Ankete katılan 10 ülkeden, İtalya ilk kampta, Polonya ise ikinci kampta güçlü bir şekilde öne çıktı. ECFR Direktörü Mark Leonard, “Yaşam maliyeti, mülteciler ve nükleer tırmanış konusunda potansiyel bölünmeler var, ancak büyük ayrım, savaşı olabildiğince çabuk bitirmek isteyenler ile Rusya’nın cezalandırılmasını isteyenler arasında” dedi. e-posta beyanı. “Barış kampı ile ‘adalet kampı’ arasındaki uçurum kötü bir şekilde ele alınırsa, Ukrayna üzerindeki boşluk, euro krizi sırasında alacaklılar ve borçlular arasındaki kadar zarar verici olabilir.”
Şimdilik, Avrupalı liderler cesareti ve dayanıklılığı savunuyorlar. NATO Genel Sekreteri Jens Stoltenberg, “Ukrayna’yı desteklemekten vazgeçmemeliyiz” Alman Bild am Sonntag gazetesine verdiği demeçte hafta sonu.
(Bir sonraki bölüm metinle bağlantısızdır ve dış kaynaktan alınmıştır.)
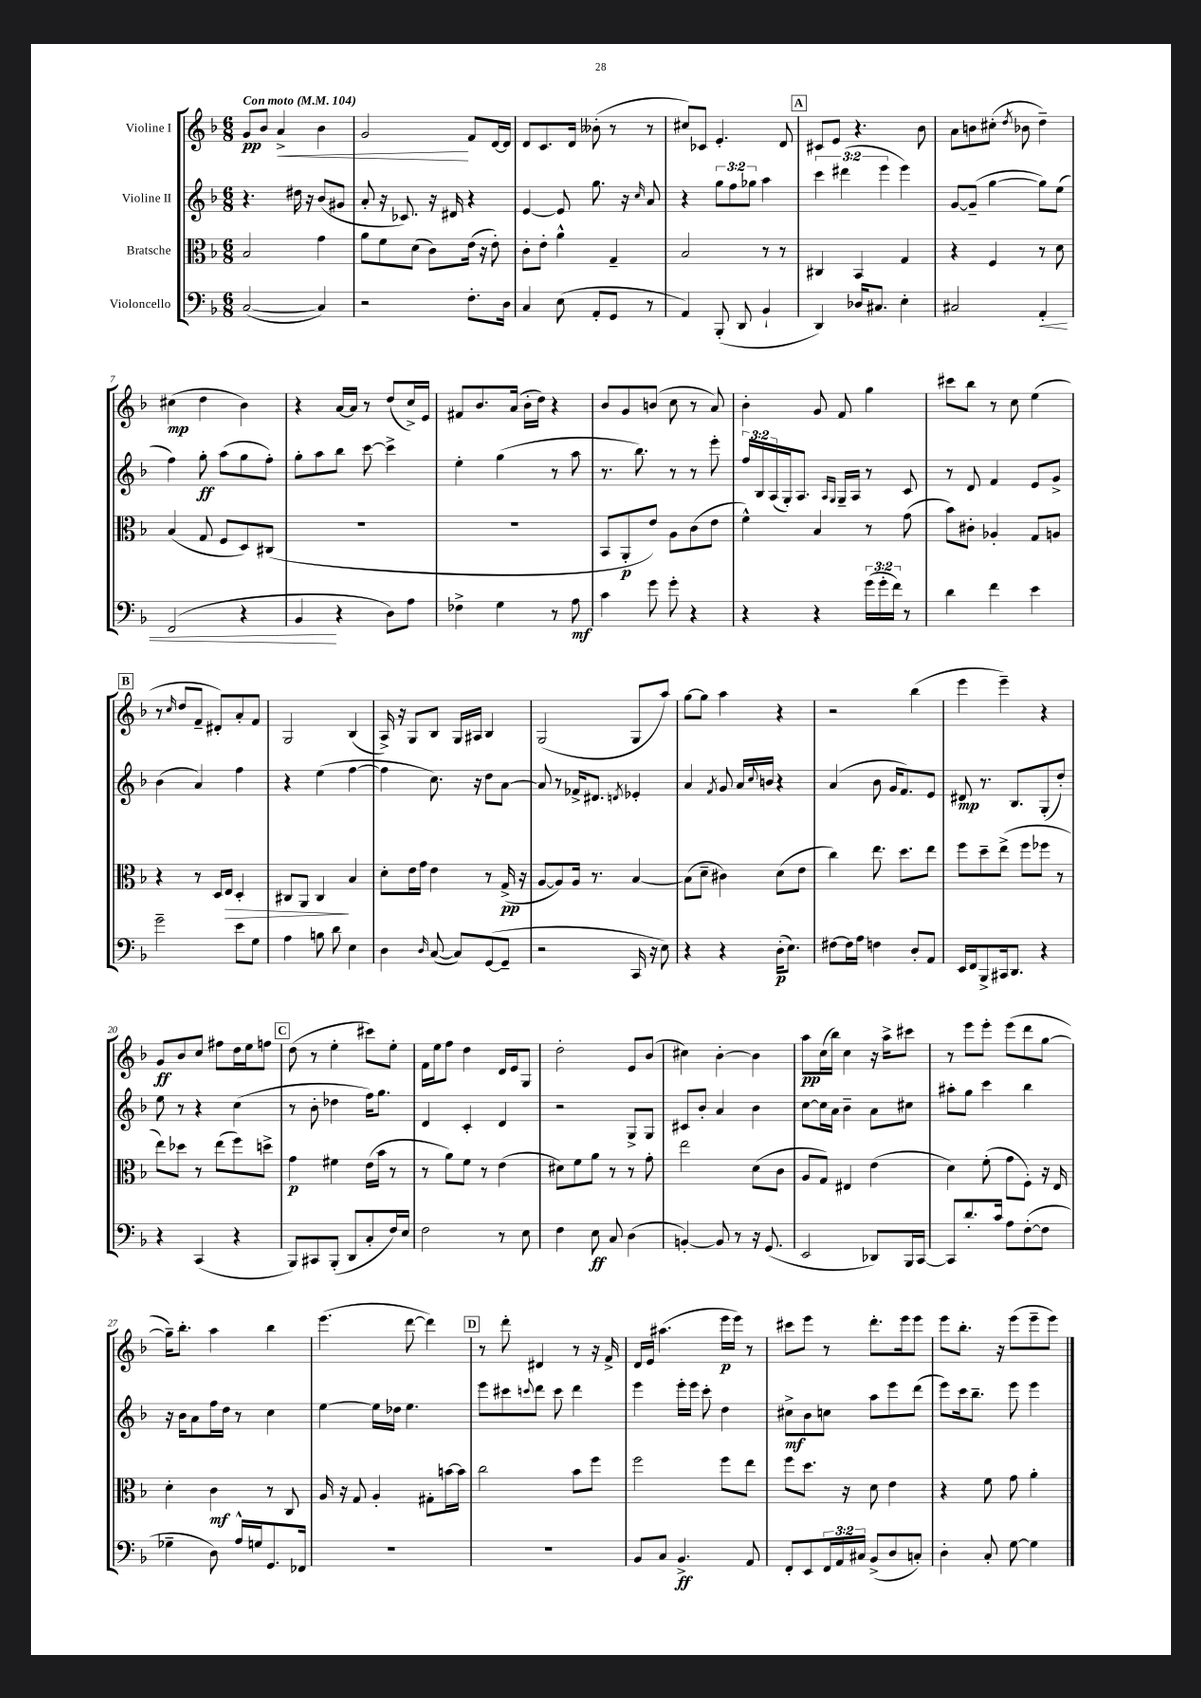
<<
\new StaffGroup <<
\new Staff = "s0" \with { instrumentName = "Violine I" } {
    \clef treble \key f \major \numericTimeSignature \time 6/8 \tempo "Con moto" 4 = 104
    g'8\pp bes'8 a'4->\< bes'4 |
    g'2\! f'8 d'16~ d'16 |
    d'8 c'8. d'16 beses'8-.( r8 r8 |
    cis''8) ces'8 e'4.-. d'8 |
    \mark \markup { \box "A" } cis'8 e'8 r4. bes'8 |
    a'8 b'8 cis''8-.( \acciaccatura { d''8 } bes'8 d''4--) |
    cis''4\mp( d''4 bes'4) |
    r4 a'16~ a'16 r8 d''8( c''16->) e'16 |
    fis'8 bes'8. a'16( bes'16-. d''16) r4 |
    bes'8 g'8 b'8( c''8 r8 a'8) |
    bes'4-. g'8 f'8 g''4 |
    cis'''8 bes''8 r8 c''8 e''4( |
    \mark \markup { \box "B" } r8 \grace { c''16 } d''8 f'8-- dis'8-.) a'8-. f'8 |
    g2 bes4( |
    a16->) r16 g8 bes8 g16 ais16 bes4 |
    g2( g8 a''8) |
    g''8~ g''8 a''4 r4 |
    r2 bes''4( |
    e'''4 e'''4--) r4 |
    g'8\ff bes'8 c''8 fis''8 d''16 e''16 f''8 |
    \mark \markup { \box "C" } d''8( r8 e''4-. cis'''8) e''8-. |
    f'16 e''16 f''8 d''4 d'16 e'16 g8 |
    d''2-. e'8 bes'8( |
    cis''4) bes'4~-. bes'4 |
    a''8\pp c''16( bes''16) c''4 r16 a''16-> cis'''8 |
    r8 e'''8 e'''8-. e'''8( d'''8 g''8~ |
    g''16--) bes''8.-. a''4 bes''4 |
    e'''4.( d'''8~ d'''4) |
    \mark \markup { \box "D" } r8 d'''8-. dis'4 r8 r16 f'16-> |
    d'16 e'16 ais''4.( e'''16\p e'''16) r8 |
    cis'''8 e'''8 r8 d'''8.-. e'''16 e'''8 |
    e'''8 bes''8.-. r16 e'''8( e'''8-- e'''8) \bar "|." |
}
\new Staff = "s1" \with { instrumentName = "Violine II" } {
    \clef treble \key f \major \numericTimeSignature \time 6/8 \override Staff.TupletNumber.text = #tuplet-number::calc-fraction-text
    r4. dis''16 r16 bes'8( gis'8 |
    a'8-. r16 ces'8.) r16 dis'16 r4 |
    e'4~ e'8 g''8. r16 \grace { c''16 } a'8 |
    r4 \tuplet 3/2 { g''8 f''8 ges''8 } a''4 |
    \mark \markup { \box "A" } \tuplet 3/2 { c'''4 dis'''4( e'''4 } e'''4) |
    g'8~ g'8--( g''4~ g''8) e''8( |
    f''4) g''8-.\ff a''8( g''8 f''8-.) |
    g''8-. a''8 bes''8 c'''8~ c'''4-> |
    e''4-. g''4( r8 a''8 |
    r8. bes''8.) r8 r8 e'''8-. |
    \tuplet 3/2 { f''16 bes16 a16( } g16-.) a8. \grace { a16 g16 } g16-- a16 r8 c'8 |
    r8 d'8 f'4 e'8 g'8-> |
    \mark \markup { \box "B" } bes'4( a'4) f''4 |
    r4 e''4( f''4~ |
    f''4 c''8.) r16 d''8 a'8~ |
    a'8 r8 fes'16-> dis'8. \acciaccatura { d'8 } ees'4-. |
    a'4 \acciaccatura { f'8 } g'8 a'16 \appoggiatura { c''8 } b'16 r4 |
    a'4( bes'8 g'16 f'8.) e'8 |
    dis'8\mp r8. bes8. g8-.( d''8-.) |
    e''8 r8 r4 c''4( |
    \mark \markup { \box "C" } r8 bes'8-. des''4 f''16) g''8. |
    d'4 c'4-. d'4 |
    r2 g8-> g8 |
    cis'8 bes'8-. a'4 bes'4 |
    c''8~ c''16 a'16 bes'4-- a'8 cis''8 |
    ais''8-. g''8 c'''4 bes''4 |
    r16 bes'16 a'8 f''16 d''16 r8 c''4 |
    e''4~ e''16 des''16 e''4. |
    \mark \markup { \box "D" } e'''8 cis'''8 \appoggiatura { c'''8 } d'''8 c'''8 d'''4 |
    e'''4 e'''16-. e'''16 c'''8-. d''4 |
    cis''8->\mf bes'8 c''8 a''8 e'''8 d'''8( |
    e'''8) c'''16 bes''8.-- e'''8 e'''4 \bar "|." |
}
\new Staff = "s2" \with { instrumentName = "Bratsche" } {
    \clef alto \key f \major \numericTimeSignature \time 6/8
    bes2 g'4 |
    a'8 f'8 d'8( c'8) e'16( r16 e'8-.) |
    c'8-. e'8-. a'4-^ g4-- |
    bes2 r8 r8 |
    \mark \markup { \box "A" } cis4 bes,4 g4 |
    r4 f4 r8 d'8 |
    bes4( g8 f8 d8) cis8( |
    R2. |
    R2. |
    bes,8 a,8-.\p e'8) a8 c'8( e'8 |
    f'4-^) bes4 r8 g'8( |
    bes'8) cis'8-. aes4-. g8 a8 |
    \mark \markup { \box "B" } r4 r8 d16 e16\> d4-. |
    cis8 a,8 cis4\! bes4 |
    d'8-. e'16 g'16 e'4 r8 g16->\pp( r16 |
    a8~ a8) a16 r8. bes4~ |
    bes8( d'8-- cis'4) d'8( e'8 |
    c''4) e''8. d''8. e''8 |
    f''8 d''8-- e''8->( f''8 fes''8 r8 |
    e''8) des''8 r8 e''8( f''8) d''8-> |
    \mark \markup { \box "C" } g'4\p fis'4 e'16( bes'16 r8 |
    r8 a'8) f'8 r8 e'4( |
    dis'8) f'8 a'8 r8 r8 g'8-. |
    e''2 d'8( c'8 |
    a8 g8) eis4 e'4( |
    d'4) f'8-.( g'8 f8-.) r16 e16 |
    d'4-. c'4\mf r8 c8 |
    a16 r16 g8 a4-. gis8-. b'16~ b'16 |
    \mark \markup { \box "D" } c''2 bes'8 f''8 |
    f''2 f''8 e''8 |
    f''8 d''8. r16 d'8 e'4 |
    r4 f'8 g'8 a'4-. \bar "|." |
}
\new Staff = "s3" \with { instrumentName = "Violoncello" } {
    \clef bass \key f \major \numericTimeSignature \time 6/8 \override Staff.TupletNumber.text = #tuplet-number::calc-fraction-text
    c2~( c4) |
    r2 f8.-. d16 |
    c4 e8( a,8-. g,8 r8 |
    a,4) bes,,8-.( d,8 bes,4-! |
    \mark \markup { \box "A" } d,4) des16 cis8. e4-. |
    cis2 a,4-.\< |
    f,2( r4 |
    bes,4\! r4 d8) a8 |
    fes4-> g4 r8 a8\mf |
    c'4 g'8 g'8-. r4 |
    r4 r4 \tuplet 3/2 { g'16( g'16-. f'16) } r8 |
    d'4 f'4 e'4 |
    \mark \markup { \box "B" } g'2-- e'8 g8 |
    a4 b8 d'8 e4 |
    d4 \grace { d16 } c8~( c8) g,8~( g,8-- |
    r2 c,16 r16 e8) |
    r4 r4 d16-.\p( e8.) |
    fis8~ fis16 a16 f4 d8-. a,8 |
    e,16 f,16 bes,,8-> cis,16 d,8. r4 |
    r4 c,4( r4 |
    \mark \markup { \box "C" } bes,,8) cis,8 bes,,8-.( d,8 c8-. f16) e16 |
    f2 r8 e8 |
    f4 e8\ff c8 d4( |
    b,4~-.) b,8 r8 r16 g,8.( |
    e,2 des,8) bes,,16 c,16~ |
    c,8 d'8.-. c'16 a8 f8~-.( f8 |
    ges4-- d8) a16-^ g16 g,8. fes,16 |
    R2. |
    \mark \markup { \box "D" } R2. |
    bes,8 c8 bes,4.->\ff a,8 |
    f,8-. e,8 \tuplet 3/2 { f,16 a,16 cis16 } bes,8->( d8 c8-.) |
    d4-. c8-. g8~ g4 \bar "|." |
}
>>
>>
Maliyetler yüksek olsa bile, sadece askeri destek için değil, artan enerji ve gıda fiyatları nedeniyle de.
Ancak Putin, güvenlik açığını seziyor olabilir. “Batı’nın küresel siyaset ve ekonomideki egemenliğinin sürekli ve ebedi olduğunu düşünüyorlar” dedi. görkemli bir şekilde ilan edildi Petersburg’daki bir konferansta. “Ama hiçbir şey sonsuz değildir.”